It has been reported that Colorado school shooter Karl Pierson (Friday Dec 13, 2013) had been infatuated with the Anarchist Cookbook by William Powell.
Naturally, this has renewed the fervor of those who wish to do away with the 42-year-old book containing recipes for making homemade bombs and illicit drugs.
Powell has gone on the record saying that his Cookbook should not be printed or sold anymore. He claims that it was the “misguided product of my adolescent anger”, but the current owner of the book’s copyright refuses to stop printing it. (Powell never owned the rights to the book)
I understand his reaction, although I don’t agree with it – I cannot imagine a book as the sole cause of people carrying out horrific acts any more than I blame art, movies video games or music.
Mark David Chapman (the man who assassinated John Lennon) and John Hinckley Jr. (the man who attempted to assassinate President Ronald Reagan) were both said to have been big fans of J. D. Salinger’s The Catcher in the Rye.
It’s no surprise that many people called for that book to be banned as well. In fact, many high schools refuse to teach it and it has become one of the most censored books in high school libraries.

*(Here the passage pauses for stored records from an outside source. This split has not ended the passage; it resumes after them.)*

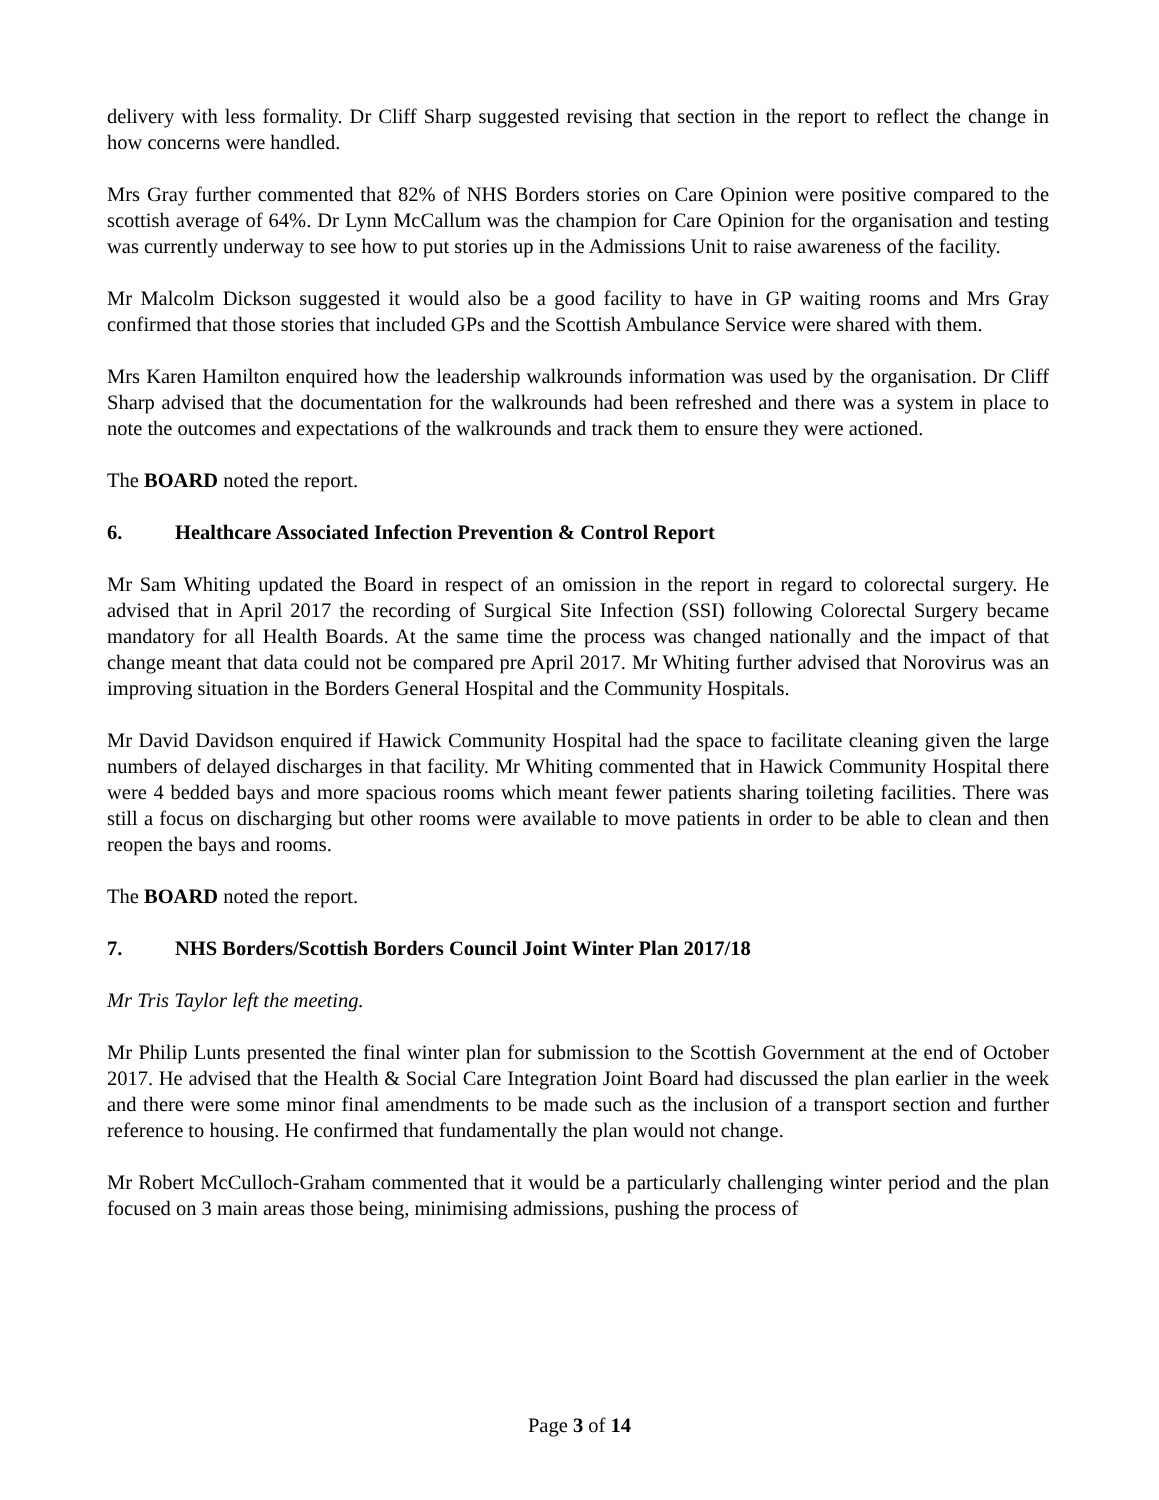delivery with less formality. Dr Cliff Sharp suggested revising that section in the report to reflect the change in how concerns were handled.
Mrs Gray further commented that 82% of NHS Borders stories on Care Opinion were positive compared to the scottish average of 64%. Dr Lynn McCallum was the champion for Care Opinion for the organisation and testing was currently underway to see how to put stories up in the Admissions Unit to raise awareness of the facility.
Mr Malcolm Dickson suggested it would also be a good facility to have in GP waiting rooms and Mrs Gray confirmed that those stories that included GPs and the Scottish Ambulance Service were shared with them.
Mrs Karen Hamilton enquired how the leadership walkrounds information was used by the organisation. Dr Cliff Sharp advised that the documentation for the walkrounds had been refreshed and there was a system in place to note the outcomes and expectations of the walkrounds and track them to ensure they were actioned.
The BOARD noted the report.
6. Healthcare Associated Infection Prevention & Control Report
Mr Sam Whiting updated the Board in respect of an omission in the report in regard to colorectal surgery. He advised that in April 2017 the recording of Surgical Site Infection (SSI) following Colorectal Surgery became mandatory for all Health Boards. At the same time the process was changed nationally and the impact of that change meant that data could not be compared pre April 2017. Mr Whiting further advised that Norovirus was an improving situation in the Borders General Hospital and the Community Hospitals.
Mr David Davidson enquired if Hawick Community Hospital had the space to facilitate cleaning given the large numbers of delayed discharges in that facility. Mr Whiting commented that in Hawick Community Hospital there were 4 bedded bays and more spacious rooms which meant fewer patients sharing toileting facilities. There was still a focus on discharging but other rooms were available to move patients in order to be able to clean and then reopen the bays and rooms.
The BOARD noted the report.
7. NHS Borders/Scottish Borders Council Joint Winter Plan 2017/18
Mr Tris Taylor left the meeting.
Mr Philip Lunts presented the final winter plan for submission to the Scottish Government at the end of October 2017. He advised that the Health & Social Care Integration Joint Board had discussed the plan earlier in the week and there were some minor final amendments to be made such as the inclusion of a transport section and further reference to housing. He confirmed that fundamentally the plan would not change.
Mr Robert McCulloch-Graham commented that it would be a particularly challenging winter period and the plan focused on 3 main areas those being, minimising admissions, pushing the process of
Page 3 of 14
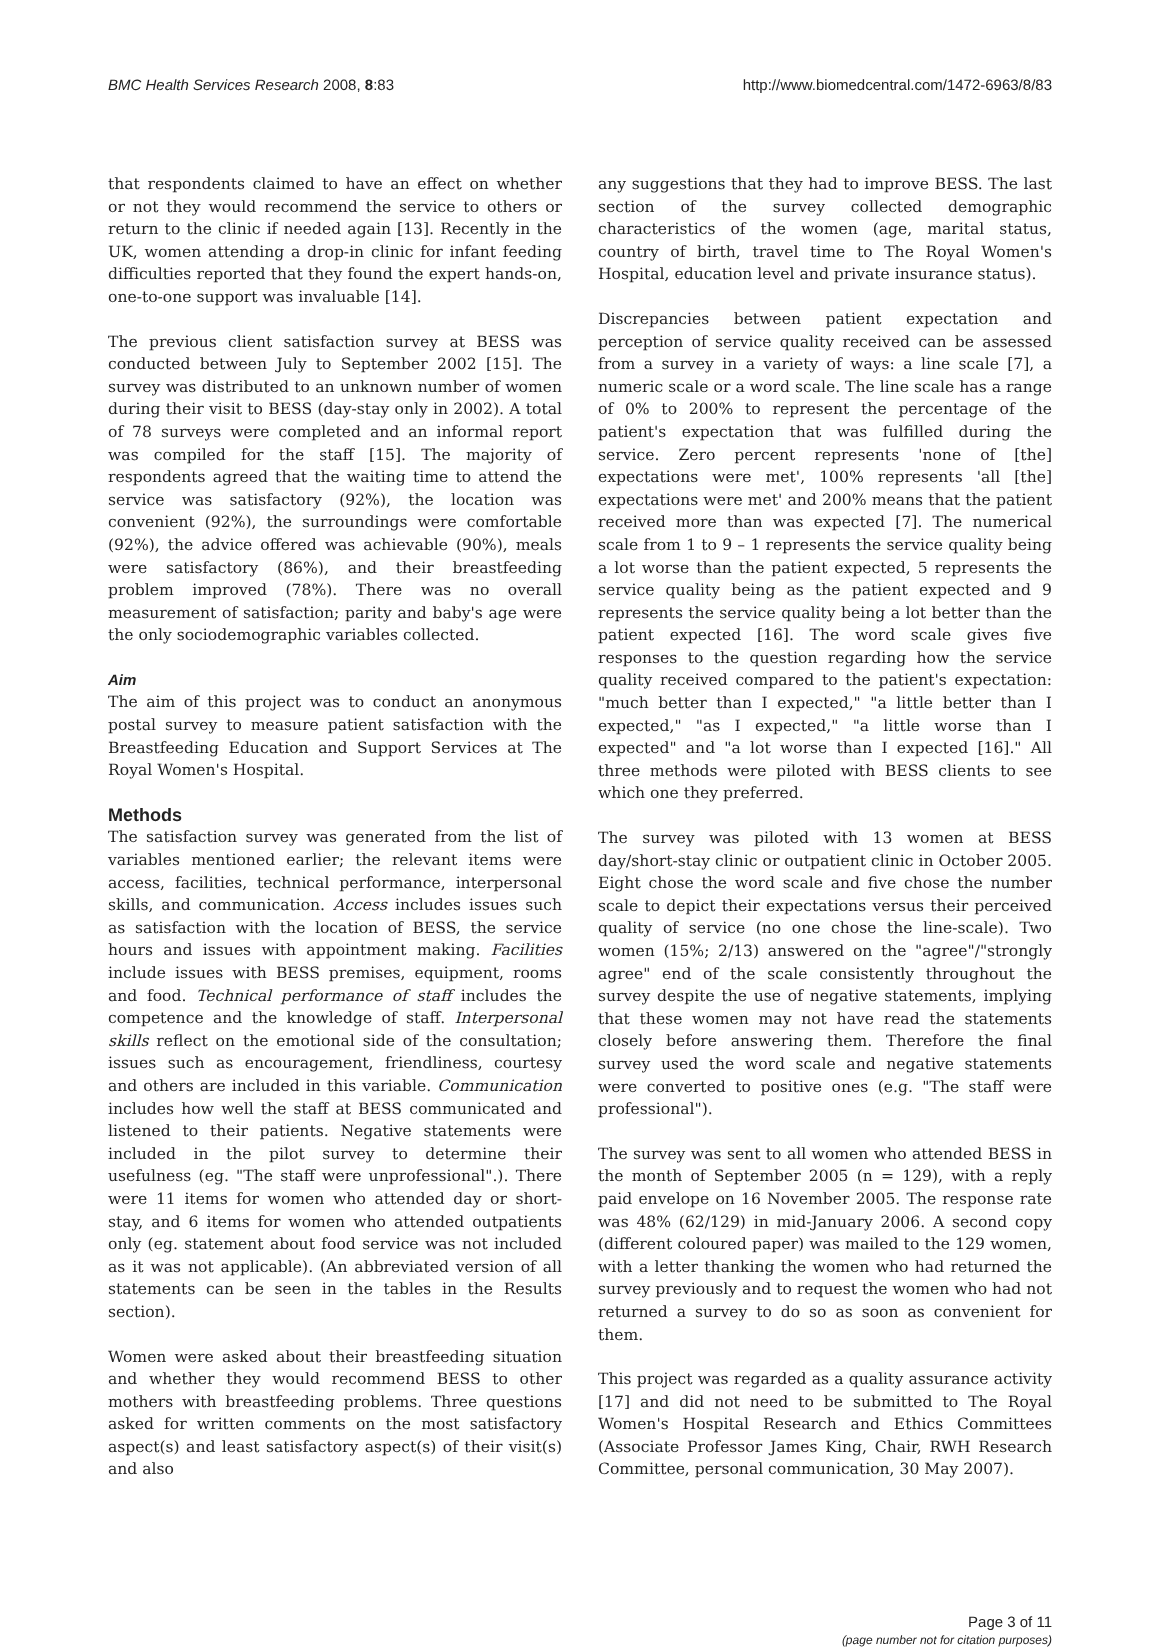BMC Health Services Research 2008, 8:83 http://www.biomedcentral.com/1472-6963/8/83
that respondents claimed to have an effect on whether or not they would recommend the service to others or return to the clinic if needed again [13]. Recently in the UK, women attending a drop-in clinic for infant feeding difficulties reported that they found the expert hands-on, one-to-one support was invaluable [14].
The previous client satisfaction survey at BESS was conducted between July to September 2002 [15]. The survey was distributed to an unknown number of women during their visit to BESS (day-stay only in 2002). A total of 78 surveys were completed and an informal report was compiled for the staff [15]. The majority of respondents agreed that the waiting time to attend the service was satisfactory (92%), the location was convenient (92%), the surroundings were comfortable (92%), the advice offered was achievable (90%), meals were satisfactory (86%), and their breastfeeding problem improved (78%). There was no overall measurement of satisfaction; parity and baby's age were the only sociodemographic variables collected.
Aim
The aim of this project was to conduct an anonymous postal survey to measure patient satisfaction with the Breastfeeding Education and Support Services at The Royal Women's Hospital.
Methods
The satisfaction survey was generated from the list of variables mentioned earlier; the relevant items were access, facilities, technical performance, interpersonal skills, and communication. Access includes issues such as satisfaction with the location of BESS, the service hours and issues with appointment making. Facilities include issues with BESS premises, equipment, rooms and food. Technical performance of staff includes the competence and the knowledge of staff. Interpersonal skills reflect on the emotional side of the consultation; issues such as encouragement, friendliness, courtesy and others are included in this variable. Communication includes how well the staff at BESS communicated and listened to their patients. Negative statements were included in the pilot survey to determine their usefulness (eg. "The staff were unprofessional".). There were 11 items for women who attended day or short-stay, and 6 items for women who attended outpatients only (eg. statement about food service was not included as it was not applicable). (An abbreviated version of all statements can be seen in the tables in the Results section).
Women were asked about their breastfeeding situation and whether they would recommend BESS to other mothers with breastfeeding problems. Three questions asked for written comments on the most satisfactory aspect(s) and least satisfactory aspect(s) of their visit(s) and also
any suggestions that they had to improve BESS. The last section of the survey collected demographic characteristics of the women (age, marital status, country of birth, travel time to The Royal Women's Hospital, education level and private insurance status).
Discrepancies between patient expectation and perception of service quality received can be assessed from a survey in a variety of ways: a line scale [7], a numeric scale or a word scale. The line scale has a range of 0% to 200% to represent the percentage of the patient's expectation that was fulfilled during the service. Zero percent represents 'none of [the] expectations were met', 100% represents 'all [the] expectations were met' and 200% means that the patient received more than was expected [7]. The numerical scale from 1 to 9 – 1 represents the service quality being a lot worse than the patient expected, 5 represents the service quality being as the patient expected and 9 represents the service quality being a lot better than the patient expected [16]. The word scale gives five responses to the question regarding how the service quality received compared to the patient's expectation: "much better than I expected," "a little better than I expected," "as I expected," "a little worse than I expected" and "a lot worse than I expected [16]." All three methods were piloted with BESS clients to see which one they preferred.
The survey was piloted with 13 women at BESS day/short-stay clinic or outpatient clinic in October 2005. Eight chose the word scale and five chose the number scale to depict their expectations versus their perceived quality of service (no one chose the line-scale). Two women (15%; 2/13) answered on the "agree"/"strongly agree" end of the scale consistently throughout the survey despite the use of negative statements, implying that these women may not have read the statements closely before answering them. Therefore the final survey used the word scale and negative statements were converted to positive ones (e.g. "The staff were professional").
The survey was sent to all women who attended BESS in the month of September 2005 (n = 129), with a reply paid envelope on 16 November 2005. The response rate was 48% (62/129) in mid-January 2006. A second copy (different coloured paper) was mailed to the 129 women, with a letter thanking the women who had returned the survey previously and to request the women who had not returned a survey to do so as soon as convenient for them.
This project was regarded as a quality assurance activity [17] and did not need to be submitted to The Royal Women's Hospital Research and Ethics Committees (Associate Professor James King, Chair, RWH Research Committee, personal communication, 30 May 2007).
Page 3 of 11
(page number not for citation purposes)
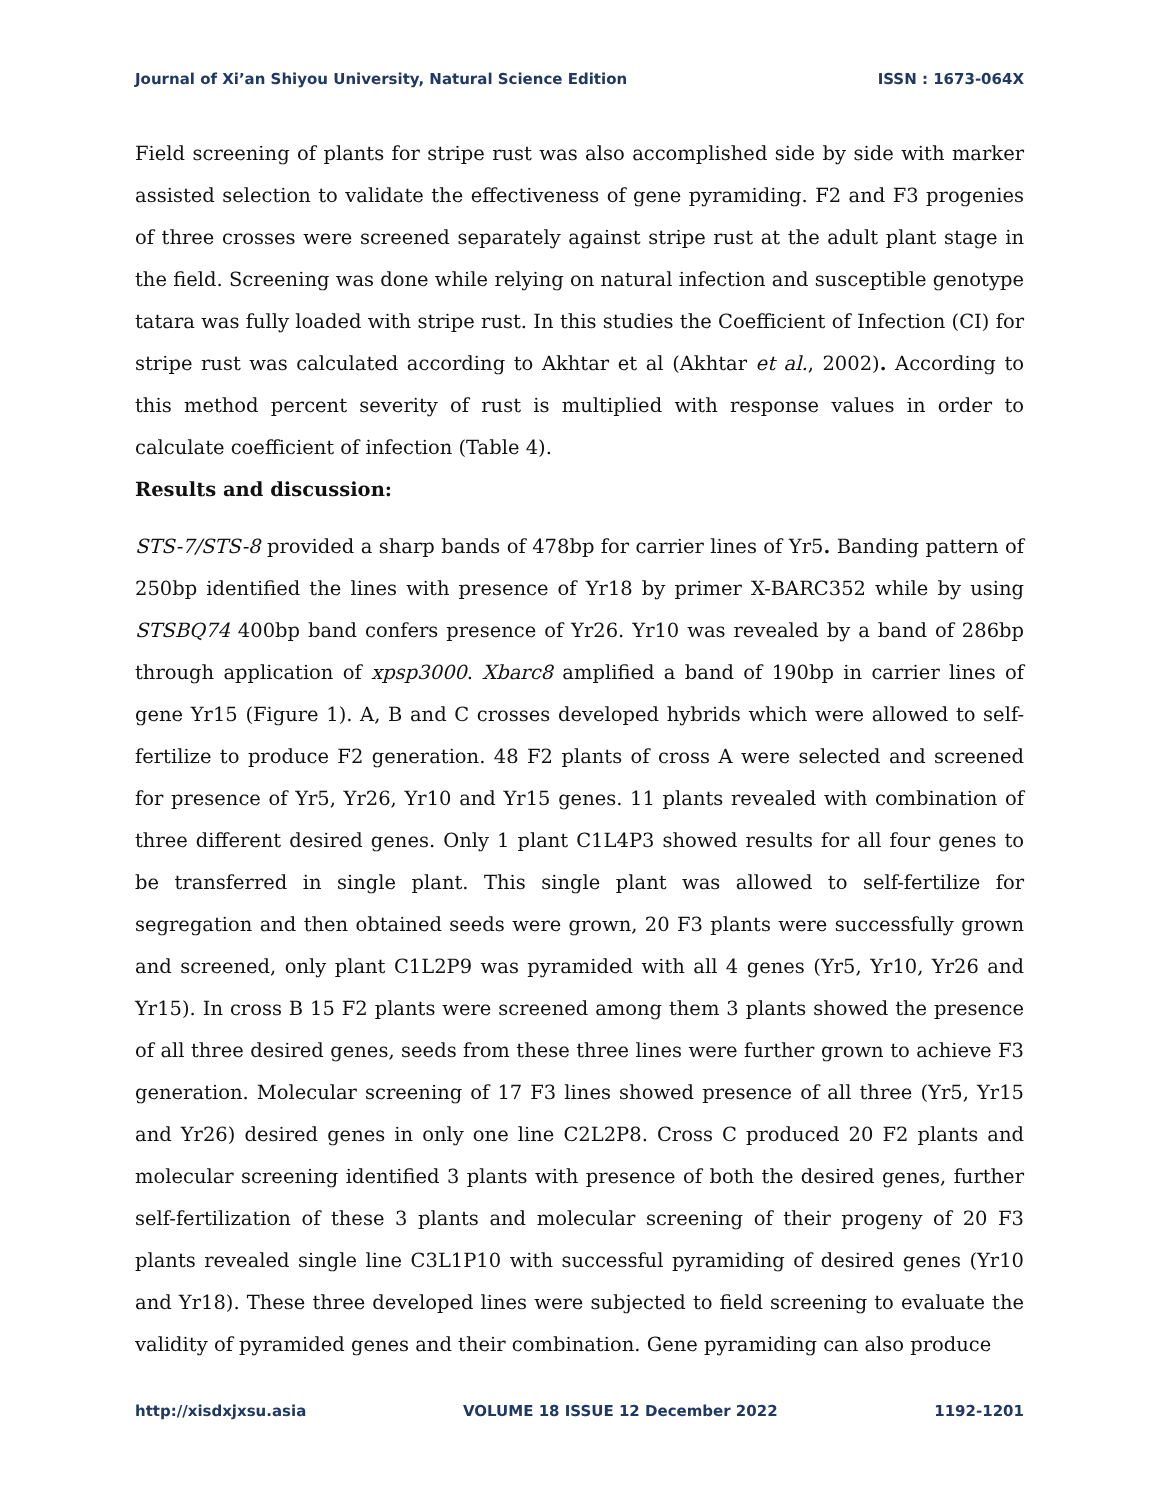Journal of Xi’an Shiyou University, Natural Science Edition ISSN : 1673-064X
Field screening of plants for stripe rust was also accomplished side by side with marker assisted selection to validate the effectiveness of gene pyramiding. F2 and F3 progenies of three crosses were screened separately against stripe rust at the adult plant stage in the field. Screening was done while relying on natural infection and susceptible genotype tatara was fully loaded with stripe rust. In this studies the Coefficient of Infection (CI) for stripe rust was calculated according to Akhtar et al (Akhtar et al., 2002). According to this method percent severity of rust is multiplied with response values in order to calculate coefficient of infection (Table 4).
Results and discussion:
STS-7/STS-8 provided a sharp bands of 478bp for carrier lines of Yr5. Banding pattern of 250bp identified the lines with presence of Yr18 by primer X-BARC352 while by using STSBQ74 400bp band confers presence of Yr26. Yr10 was revealed by a band of 286bp through application of xpsp3000. Xbarc8 amplified a band of 190bp in carrier lines of gene Yr15 (Figure 1). A, B and C crosses developed hybrids which were allowed to self-fertilize to produce F2 generation. 48 F2 plants of cross A were selected and screened for presence of Yr5, Yr26, Yr10 and Yr15 genes. 11 plants revealed with combination of three different desired genes. Only 1 plant C1L4P3 showed results for all four genes to be transferred in single plant. This single plant was allowed to self-fertilize for segregation and then obtained seeds were grown, 20 F3 plants were successfully grown and screened, only plant C1L2P9 was pyramided with all 4 genes (Yr5, Yr10, Yr26 and Yr15). In cross B 15 F2 plants were screened among them 3 plants showed the presence of all three desired genes, seeds from these three lines were further grown to achieve F3 generation. Molecular screening of 17 F3 lines showed presence of all three (Yr5, Yr15 and Yr26) desired genes in only one line C2L2P8. Cross C produced 20 F2 plants and molecular screening identified 3 plants with presence of both the desired genes, further self-fertilization of these 3 plants and molecular screening of their progeny of 20 F3 plants revealed single line C3L1P10 with successful pyramiding of desired genes (Yr10 and Yr18). These three developed lines were subjected to field screening to evaluate the validity of pyramided genes and their combination. Gene pyramiding can also produce
http://xisdxjxsu.asia VOLUME 18 ISSUE 12 December 2022 1192-1201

Once again, I understand the emotional response, but I refuse to believe that taking a book out of circulation will eliminate, or even reduce violent acts.
I admit, ashamedly, that I’ve never read Catcher, so I can’t say, from personal experience, that it is capable of inciting a person to violence, but I can say this… it sells around 250,000 copies per year, and has sold more than 65 million copies since it was first published.
That’s a lot of books…and only a handful of them have been directly associated with violent crimes.
The math doesn’t work for me.
Similarly, The Anarchist Cookbook has sold over 2 million copies. How many bombers and assassins have been linked to it?
Again, we seem to have a mathematical anomaly.
Out of curiosity, I purchased a copy of The Anarchist Cookbook. I wanted to see what all the hoo-ha was about.
I was rather disappointed.
The first half of the book is a bunch of self-righteous, adolescent rambling which basically amounts to don’t let the man keep you down and the second half is a bunch of crude, (at best) free-hand drawings of how to make drugs, bombs & boobie-traps along with some more horrible sketches and brief background information about guns. There is also a little bit about hand-to-hand combat – again, accompanied by the worst sketches imaginable.
To be honest…there is not one single thing in the book that a curious 12-year-old can’t find on the internet.
For that matter, there is so much more information available at a child’s fingertips today that the Anarchist Cookbook wouldn’t even make up a tiny fraction of it all.
Why aren’t people calling for the banning of the internet?
As always – thank you for reading
4 responses to “Banning Books is NEVER the Answer”
So, so true, Tim! If children (and adults) were taught “how” to read – and by that, I mean taught how to understand what they read in a critical way – there would be no reason for some people to think that they must ban any books at all.